Para amar é preciso possuir-se; e para possuir-se é preciso exercitar o amor. Por isso o namoro é uma bela escola de amor. Se você quiser ser uma pessoa de pé, faça-se sempre esta pergunta: o que me fez agir assim, ou decidir assim, ou reagir daquela forma ? Foram as exigências do seu corpo que falaram mais alto? Foi a sensibilidade que gritou mais alto e venceu? Foi o espírito, guiado pela inteligência, que predominou? É claro que por nossas próprias forças não poderemos caminhar de pé. Jesus avisou que "o espírito é forte, mas a carne é fraca".

Portanto, você precisa da força de Deus para suportar a sua natureza enfraquecida pelo pecado original.

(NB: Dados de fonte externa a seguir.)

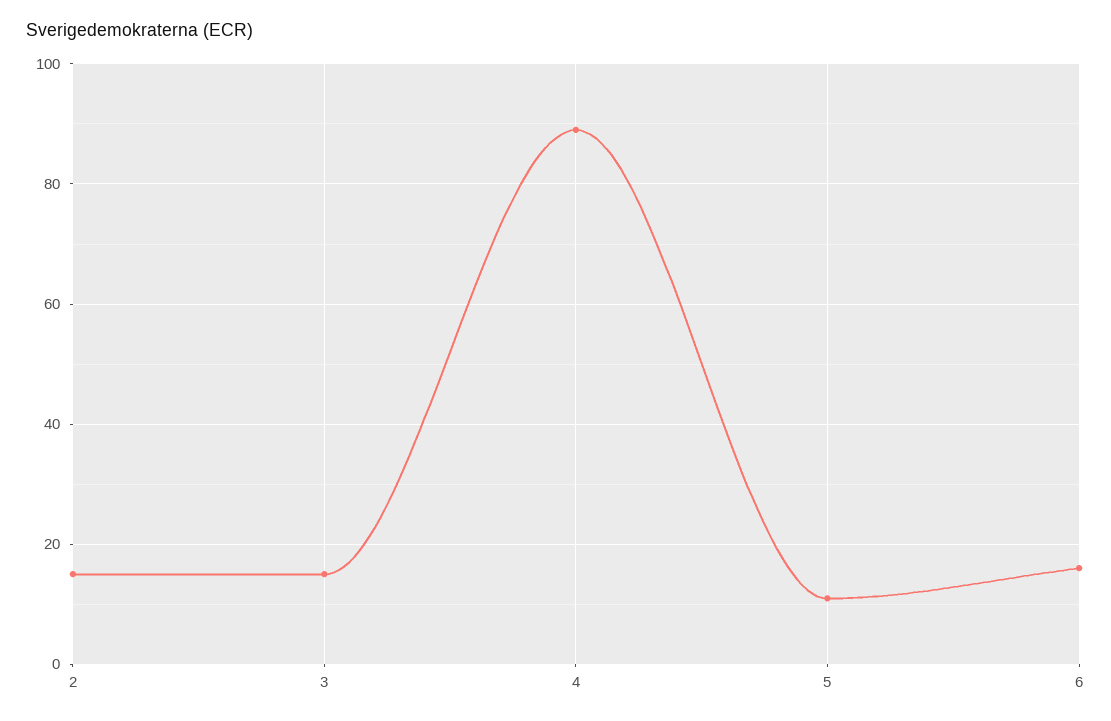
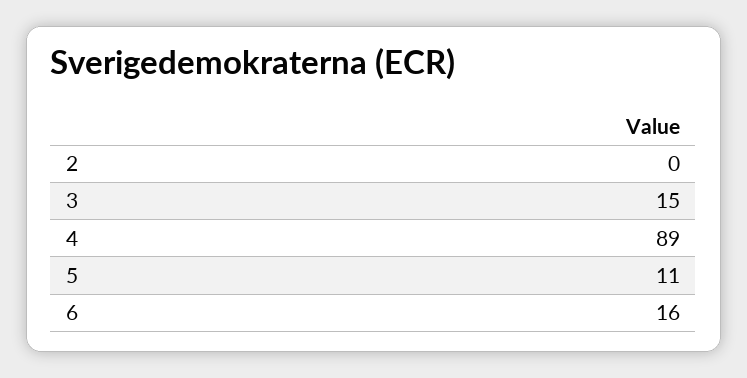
  {
-   "2": 15,
+   "2": 0,
    "3": 15,
    "4": 89,
    "5": 11,
    "6": 16
  }

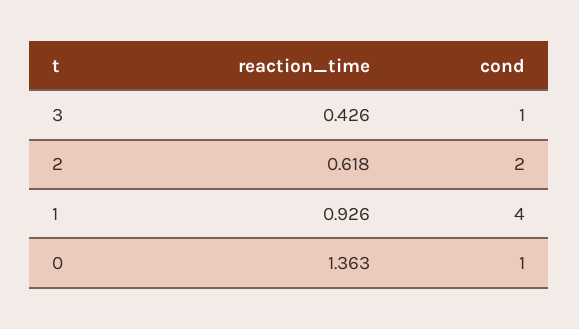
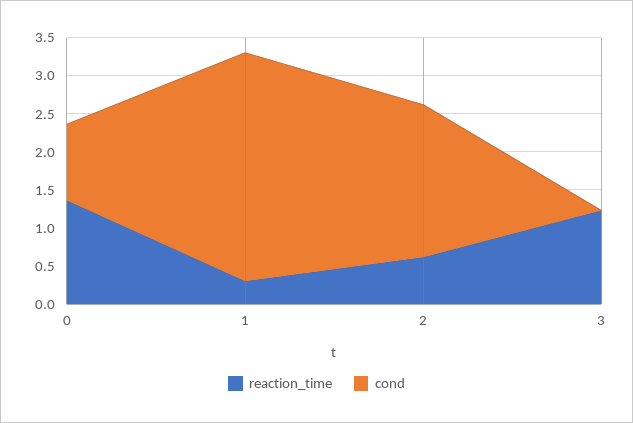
  {
    "reaction_time": {
-     "3": 0.426,
+     "3": 1.25,
      "2": 0.618,
-     "1": 0.926,
+     "1": 0.25,
      "0": 1.363
    },
    "cond": {
-     "3": 1,
+     "3": 0,
      "2": 2,
-     "1": 4,
+     "1": 3,
      "0": 1
    }
  }

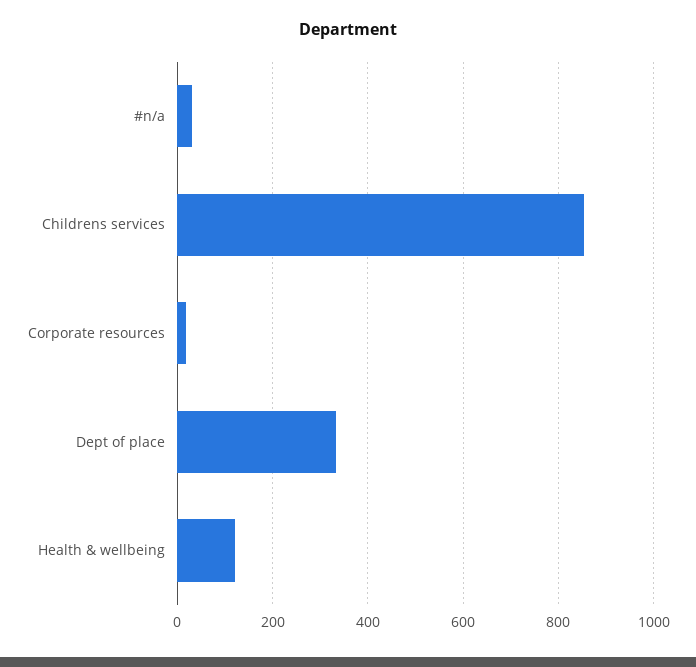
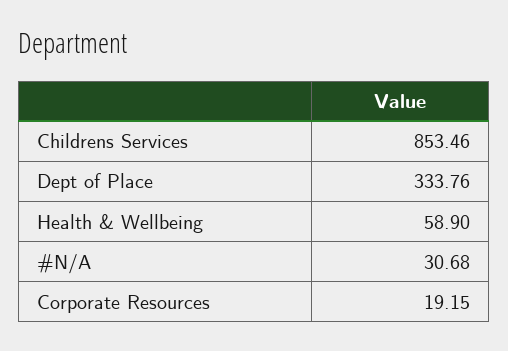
  {
    "#n/a": 30.68,
    "Childrens services": 853.46,
    "Corporate resources": 19.15,
    "Dept of place": 333.76,
-   "Health & wellbeing": 120
+   "Health & wellbeing": 58.9
  }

Você pode caminhar de pé, com a graça de Deus, pois o grande Santo Agostinho experimentou na sua vida que "o que é impossível à natureza é possível à graça". Não desanime e não se desespere, o Senhor o aguarda para ajudá-lo com a Sua força. Vá a Ele. Tenha a coragem de olhar-se de frente e aceitar a sua realidade atual. Em seguida peça ao Senhor que lhe dê a Sua graça para que você possa ser um rapaz ou uma moça "em pé", apto para amar de verdade.

Para você meditar:

O Grande Homem

Mantém o seu modo de pensar independentemente da opinião pública. É tranqüilo, calmo, paciente. Não grita nem se desespera. Pensa com clareza, fala com inteligência, vive com simplicidade. É do futuro, e não do passado. Sempre tem tempo. Não despreza ser humano algum. Causa a impressão dos vastos silêncios da natureza testemunhados pelo céu. Não é vaidoso. Como não anda à cata de aplausos, jamais se ofende. Possui sempre mais do que julga merecer. Está sempre disposto a aprender, mesmo das crianças. Despreza a opinião própria tão logo verifique o seu erro. Traz dentro de si as antenas da verdade, que não lhe permite deixar-se inchar pelo louvor ou deprimir pela censura. Não obstante essa equanimidade, não é frio: Ama, sofre, compreende, sorri. O que você possui - dinheiro ou posição - nada significa para ele. Só lhe importa o que você é. Não respeita usos estabelecidos e venerados por espíritos mesquinhos. Respeita somente a verdade. Tem mente de homem e coração de menino. Conhece-se a si mesmo tal qual é, e conhece a Deus.